The Investment Thesis for Lotus Resources
- First mover advantage as one of the few new producers this cycle, targeting production in Q3 2025
- Fully-funded through equity raise and debt facilities, with $45 million liquidity buffer
- Significant contracting progress with 35% of production from 2026-2029 under term sheets
- Robust project economics - $70-80 million annual operating cash flow at $80/lb uranium prices
- Strong exploration upside at Livingstonia in Botswana (4.8 Mlbs resource) plus regional targets
- Experienced management team with track record of developing and operating uranium projects
- Exposure to the structural supply deficit and rising uranium prices required to incentivise new production
Macro Thematic Analysis
The global energy transition is accelerating the push towards cleaner power sources, reigniting interest in nuclear energy as a reliable, emissions-free complement to renewables like wind and solar. This structural shift is underpinning a new bull market in uranium as demand from utilities outpaces available supply.
Despite a recent pullback in the uranium spot price, the long-term fundamentals for the nuclear fuel remain robust. However, mine supply has fallen short of that total in recent years due to persistent underinvestment following a prolonged bear market.
Exacerbating this supply shortfall are major supply cuts from the world's largest producers, Cameco and Kazatomprom, along with shrinking secondary supplies. These cuts have helped to work off excess inventories, bringing the market back into balance.
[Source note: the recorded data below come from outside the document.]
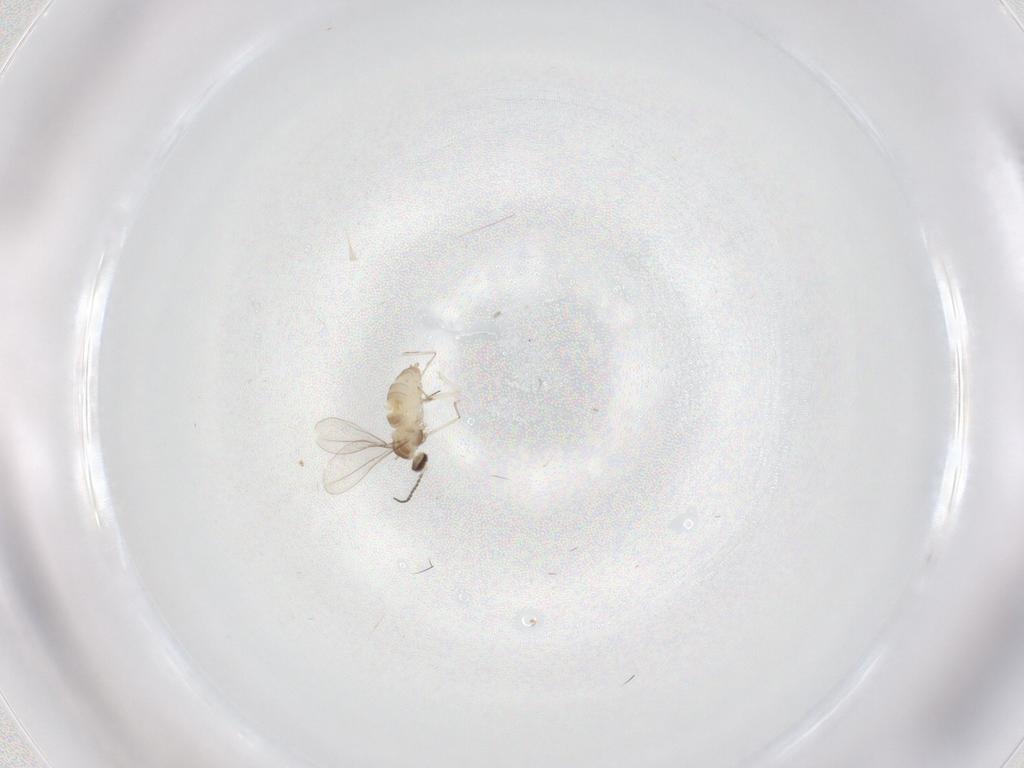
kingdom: Animalia
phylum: Arthropoda
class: Insecta
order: Diptera
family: Cecidomyiidae
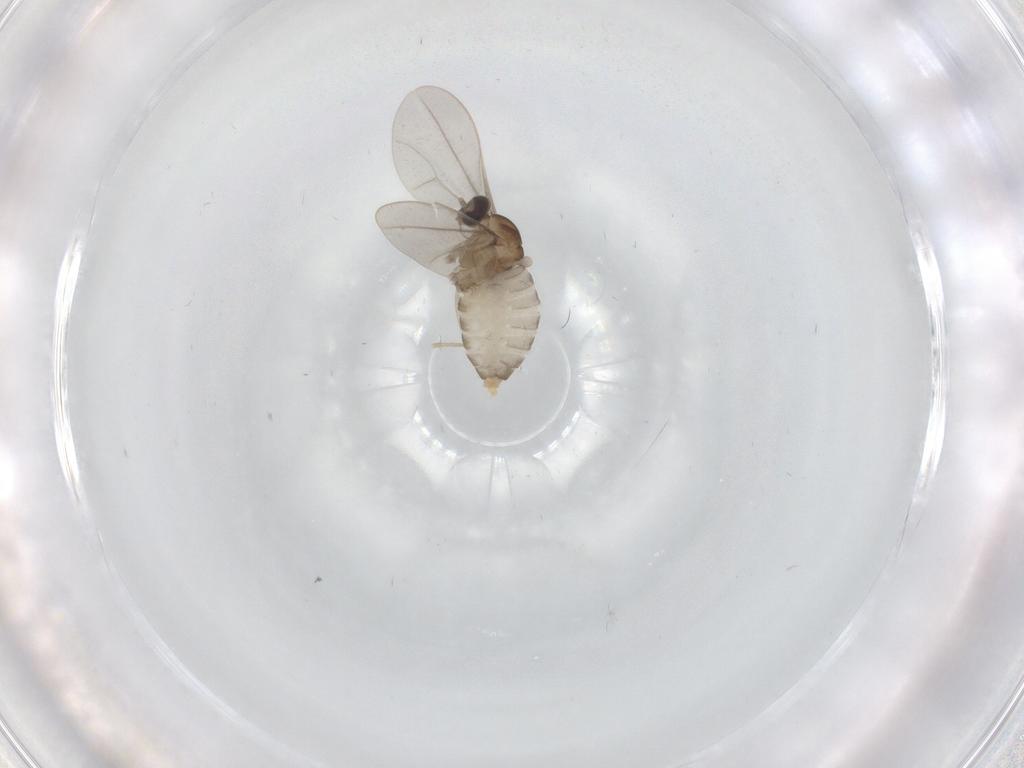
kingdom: Animalia
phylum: Arthropoda
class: Insecta
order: Diptera
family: Cecidomyiidae
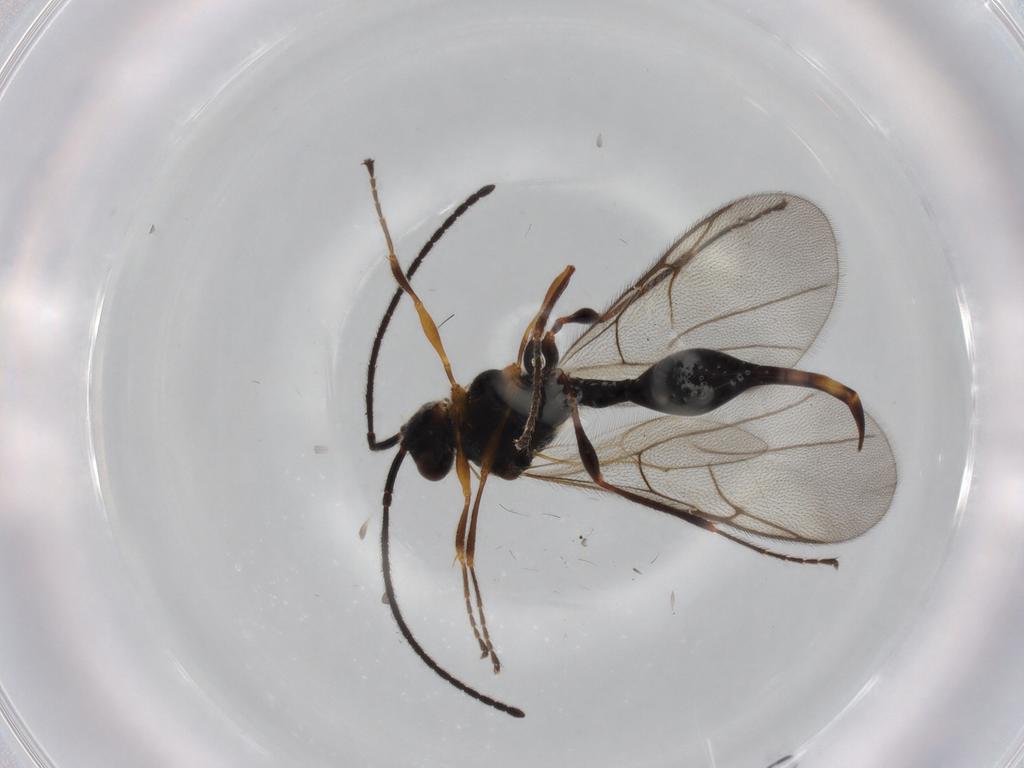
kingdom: Animalia
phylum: Arthropoda
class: Insecta
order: Hymenoptera
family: Diapriidae
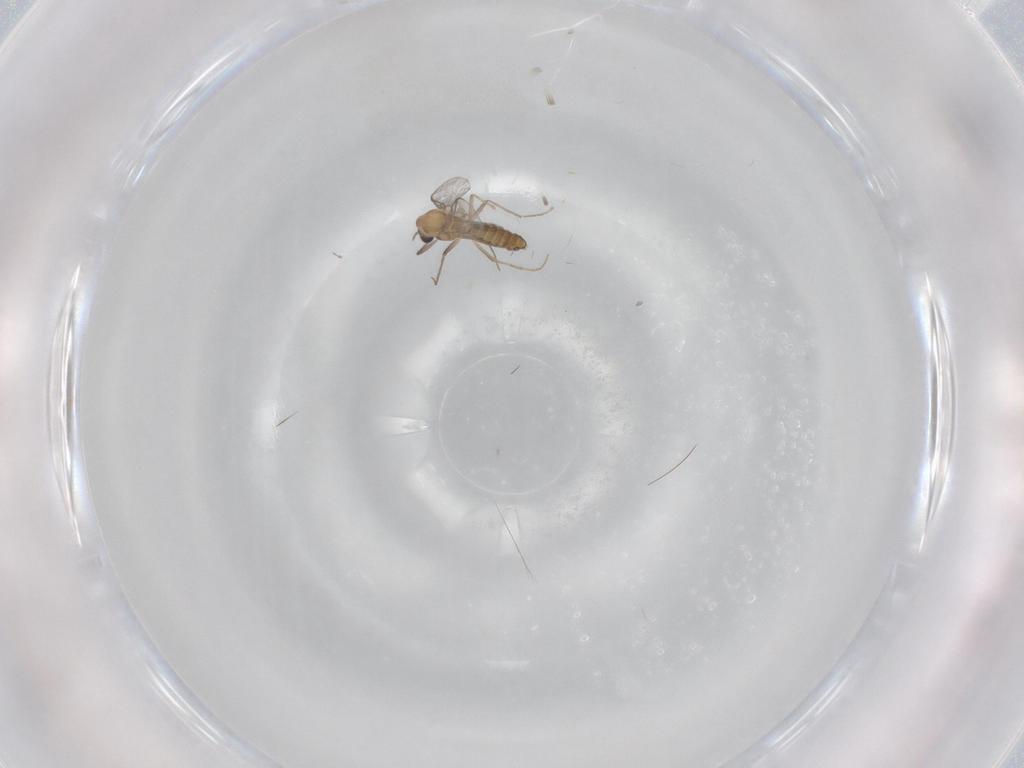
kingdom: Animalia
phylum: Arthropoda
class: Insecta
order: Diptera
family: Chironomidae
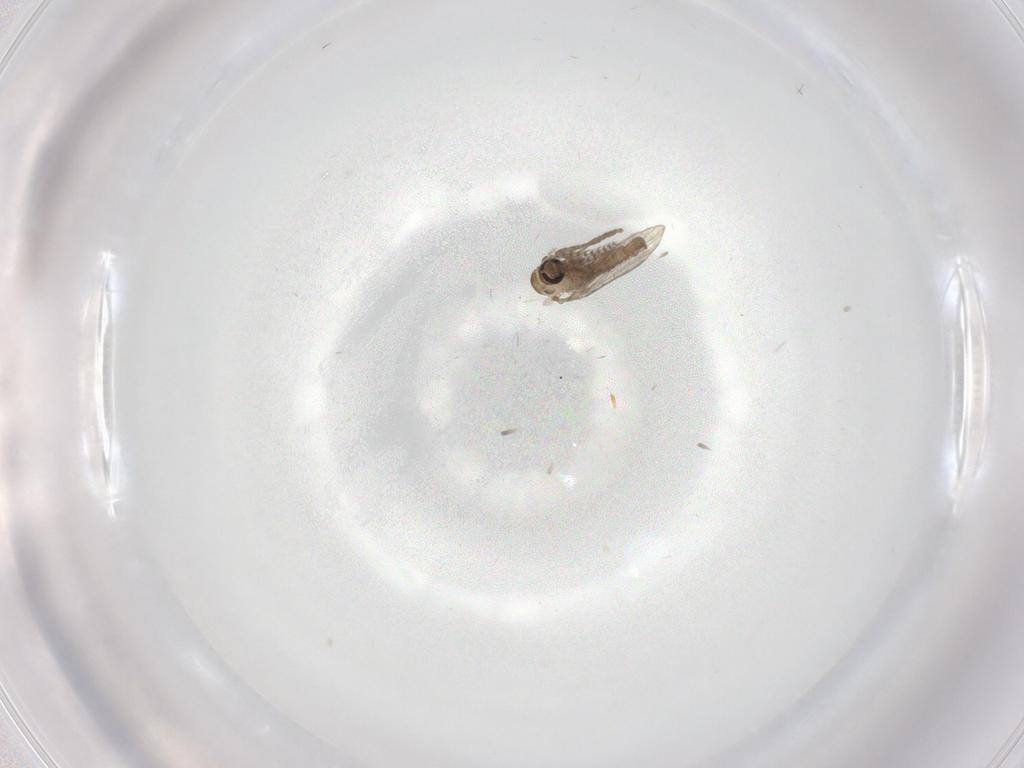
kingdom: Animalia
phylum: Arthropoda
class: Insecta
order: Diptera
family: Psychodidae
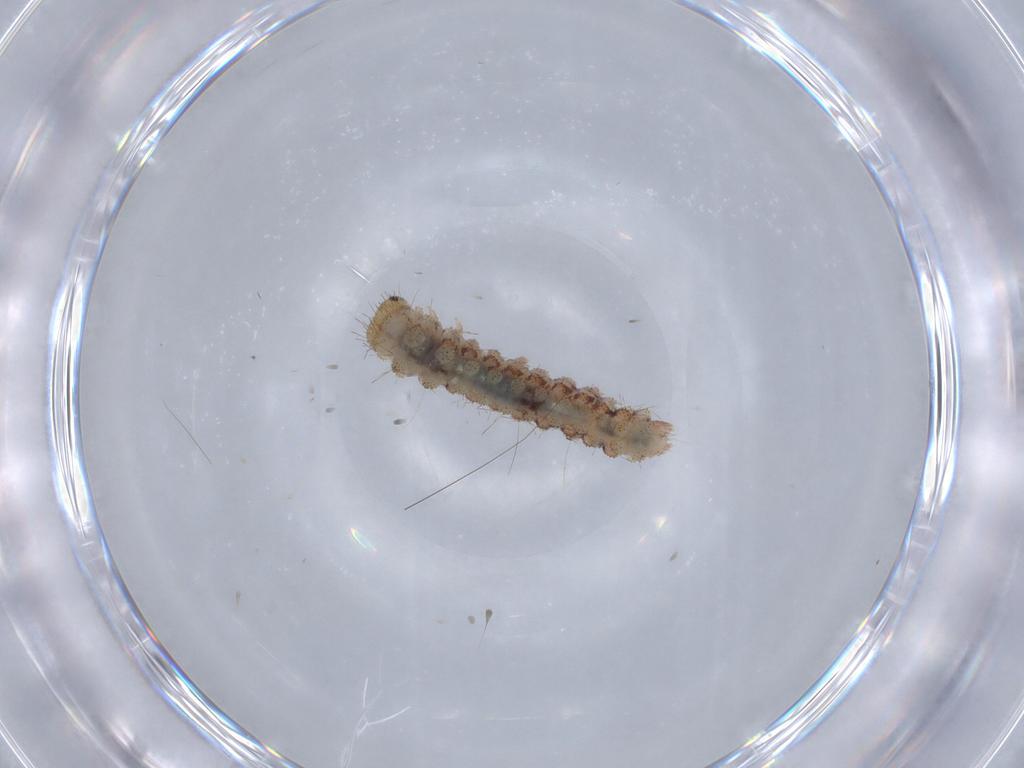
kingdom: Animalia
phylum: Arthropoda
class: Insecta
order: Lepidoptera
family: Erebidae
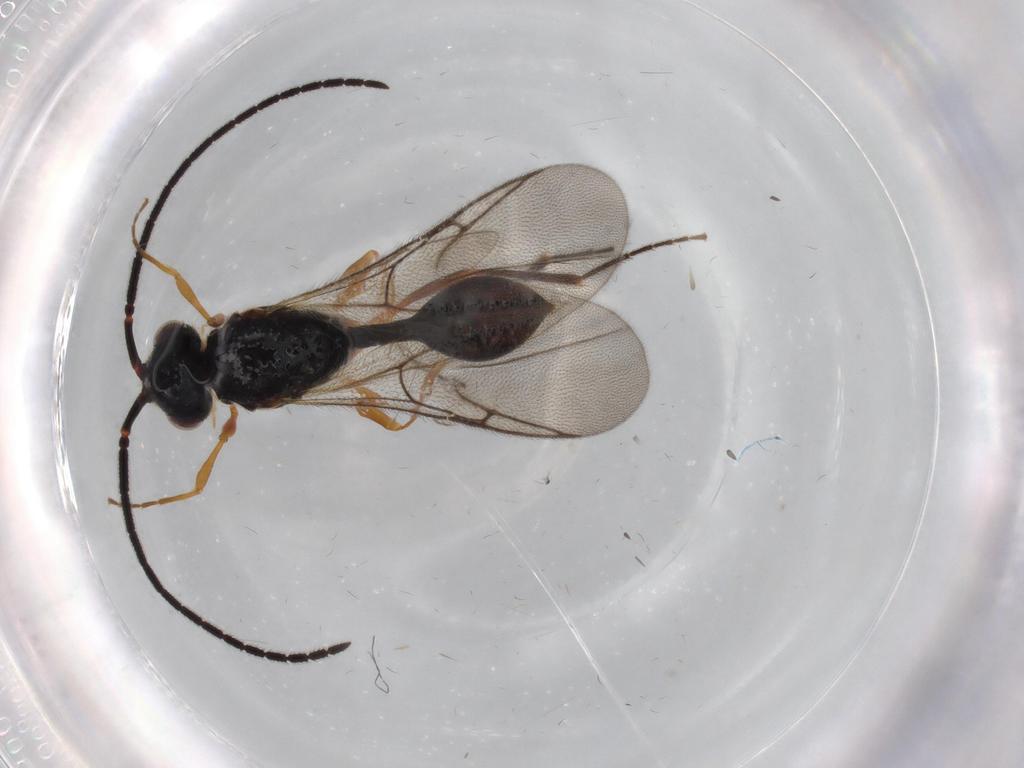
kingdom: Animalia
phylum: Arthropoda
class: Insecta
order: Hymenoptera
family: Diapriidae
At the same time, a wave of new reactor builds, restarts, and life extensions are expected to boost uranium demand in the coming years. China alone is targeting a 3-fold increase in nuclear capacity by 2035, while other growth markets like India, Russia, and the Middle East accelerate their nuclear power programs. Developed economies are also turning to nuclear to meet ambitious decarbonisation goals, with countries like France, the UK, and Japan pushing to restart idled capacity and extend reactor lifespans.
As Lotus Resources' Greg Bittar sums it up:
"There's more to come on the demand front. I think what we need to do is get into production in the third quarter, and then we can step out and think a little bit more boldly about the future plans beyond Kayelekera."